◆ Exercise
All lines in the entries below that hold "vase" make up the answer.
====== Stored data
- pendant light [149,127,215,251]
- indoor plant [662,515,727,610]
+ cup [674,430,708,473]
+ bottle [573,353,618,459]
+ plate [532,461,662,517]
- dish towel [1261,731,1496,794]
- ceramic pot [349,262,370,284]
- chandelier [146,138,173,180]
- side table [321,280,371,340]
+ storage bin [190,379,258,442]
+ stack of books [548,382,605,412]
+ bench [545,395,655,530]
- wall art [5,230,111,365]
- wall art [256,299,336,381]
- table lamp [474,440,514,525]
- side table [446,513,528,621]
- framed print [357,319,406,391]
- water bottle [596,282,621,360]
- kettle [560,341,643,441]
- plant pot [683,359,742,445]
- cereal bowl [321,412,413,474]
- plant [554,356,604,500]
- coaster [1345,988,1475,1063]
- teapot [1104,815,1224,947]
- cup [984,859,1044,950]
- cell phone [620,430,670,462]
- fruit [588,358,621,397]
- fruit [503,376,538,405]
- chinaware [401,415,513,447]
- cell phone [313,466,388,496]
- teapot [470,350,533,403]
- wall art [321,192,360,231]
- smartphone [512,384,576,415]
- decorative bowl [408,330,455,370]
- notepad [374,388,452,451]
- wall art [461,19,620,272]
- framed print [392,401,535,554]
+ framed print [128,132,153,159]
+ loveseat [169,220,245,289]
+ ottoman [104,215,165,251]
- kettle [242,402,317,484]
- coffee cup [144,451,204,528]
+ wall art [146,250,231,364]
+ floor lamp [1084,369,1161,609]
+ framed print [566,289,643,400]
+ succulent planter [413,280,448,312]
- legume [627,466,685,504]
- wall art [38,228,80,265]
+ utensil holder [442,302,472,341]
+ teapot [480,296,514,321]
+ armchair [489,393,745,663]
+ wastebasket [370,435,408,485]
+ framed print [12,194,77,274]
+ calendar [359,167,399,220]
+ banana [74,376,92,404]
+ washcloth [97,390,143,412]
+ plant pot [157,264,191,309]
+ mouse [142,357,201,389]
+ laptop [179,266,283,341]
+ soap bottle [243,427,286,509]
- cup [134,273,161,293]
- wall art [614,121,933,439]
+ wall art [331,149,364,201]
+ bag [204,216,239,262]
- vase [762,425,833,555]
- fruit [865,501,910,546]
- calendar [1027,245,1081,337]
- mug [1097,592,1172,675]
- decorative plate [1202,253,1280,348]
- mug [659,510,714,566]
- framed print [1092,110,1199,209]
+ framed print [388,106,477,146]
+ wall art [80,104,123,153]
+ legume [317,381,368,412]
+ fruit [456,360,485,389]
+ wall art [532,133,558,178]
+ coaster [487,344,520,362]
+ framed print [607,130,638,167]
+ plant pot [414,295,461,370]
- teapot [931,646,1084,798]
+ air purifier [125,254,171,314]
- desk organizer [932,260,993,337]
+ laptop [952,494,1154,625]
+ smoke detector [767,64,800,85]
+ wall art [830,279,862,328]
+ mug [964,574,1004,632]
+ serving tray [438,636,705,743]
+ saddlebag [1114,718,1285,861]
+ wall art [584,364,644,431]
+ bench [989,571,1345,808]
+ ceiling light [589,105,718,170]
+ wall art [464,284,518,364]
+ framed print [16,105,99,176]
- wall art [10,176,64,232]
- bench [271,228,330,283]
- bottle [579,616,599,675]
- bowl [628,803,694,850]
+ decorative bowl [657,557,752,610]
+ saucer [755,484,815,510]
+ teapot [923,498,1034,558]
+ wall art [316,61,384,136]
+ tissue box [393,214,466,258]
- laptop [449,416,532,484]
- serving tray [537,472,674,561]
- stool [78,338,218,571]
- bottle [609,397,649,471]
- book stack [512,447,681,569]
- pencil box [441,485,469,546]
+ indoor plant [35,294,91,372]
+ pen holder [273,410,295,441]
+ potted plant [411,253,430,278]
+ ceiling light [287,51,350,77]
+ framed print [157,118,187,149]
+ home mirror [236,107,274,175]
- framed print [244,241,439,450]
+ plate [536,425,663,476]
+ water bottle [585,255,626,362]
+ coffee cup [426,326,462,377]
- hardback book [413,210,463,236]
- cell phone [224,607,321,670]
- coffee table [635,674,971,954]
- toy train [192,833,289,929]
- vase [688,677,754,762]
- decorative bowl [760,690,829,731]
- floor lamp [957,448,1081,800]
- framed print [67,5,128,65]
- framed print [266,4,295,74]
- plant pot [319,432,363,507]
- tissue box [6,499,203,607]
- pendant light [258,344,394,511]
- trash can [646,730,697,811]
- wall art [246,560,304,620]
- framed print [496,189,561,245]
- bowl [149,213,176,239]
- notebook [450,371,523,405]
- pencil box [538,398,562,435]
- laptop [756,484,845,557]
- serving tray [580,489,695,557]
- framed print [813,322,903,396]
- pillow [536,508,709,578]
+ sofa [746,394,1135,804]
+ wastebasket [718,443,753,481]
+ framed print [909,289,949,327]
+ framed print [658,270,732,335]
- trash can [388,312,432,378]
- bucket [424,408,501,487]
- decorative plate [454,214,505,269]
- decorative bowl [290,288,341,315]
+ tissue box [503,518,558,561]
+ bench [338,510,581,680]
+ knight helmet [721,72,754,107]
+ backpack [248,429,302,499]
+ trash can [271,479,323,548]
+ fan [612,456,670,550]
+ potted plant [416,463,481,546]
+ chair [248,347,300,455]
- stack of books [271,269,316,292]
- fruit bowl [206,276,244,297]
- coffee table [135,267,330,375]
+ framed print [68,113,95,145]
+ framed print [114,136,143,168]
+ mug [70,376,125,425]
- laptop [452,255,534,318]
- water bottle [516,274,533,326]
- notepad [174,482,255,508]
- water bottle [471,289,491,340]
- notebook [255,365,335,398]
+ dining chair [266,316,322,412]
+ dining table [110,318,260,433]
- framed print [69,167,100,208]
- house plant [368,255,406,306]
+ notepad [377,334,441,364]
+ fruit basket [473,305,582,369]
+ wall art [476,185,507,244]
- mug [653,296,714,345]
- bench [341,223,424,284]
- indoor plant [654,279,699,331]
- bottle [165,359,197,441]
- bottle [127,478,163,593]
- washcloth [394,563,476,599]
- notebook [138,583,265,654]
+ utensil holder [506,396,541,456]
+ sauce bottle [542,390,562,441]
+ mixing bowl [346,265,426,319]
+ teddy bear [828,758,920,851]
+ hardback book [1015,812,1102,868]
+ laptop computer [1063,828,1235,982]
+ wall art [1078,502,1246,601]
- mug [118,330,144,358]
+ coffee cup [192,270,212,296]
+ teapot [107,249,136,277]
============
◆ Written reply
- vase [762,425,833,555]
- vase [688,677,754,762]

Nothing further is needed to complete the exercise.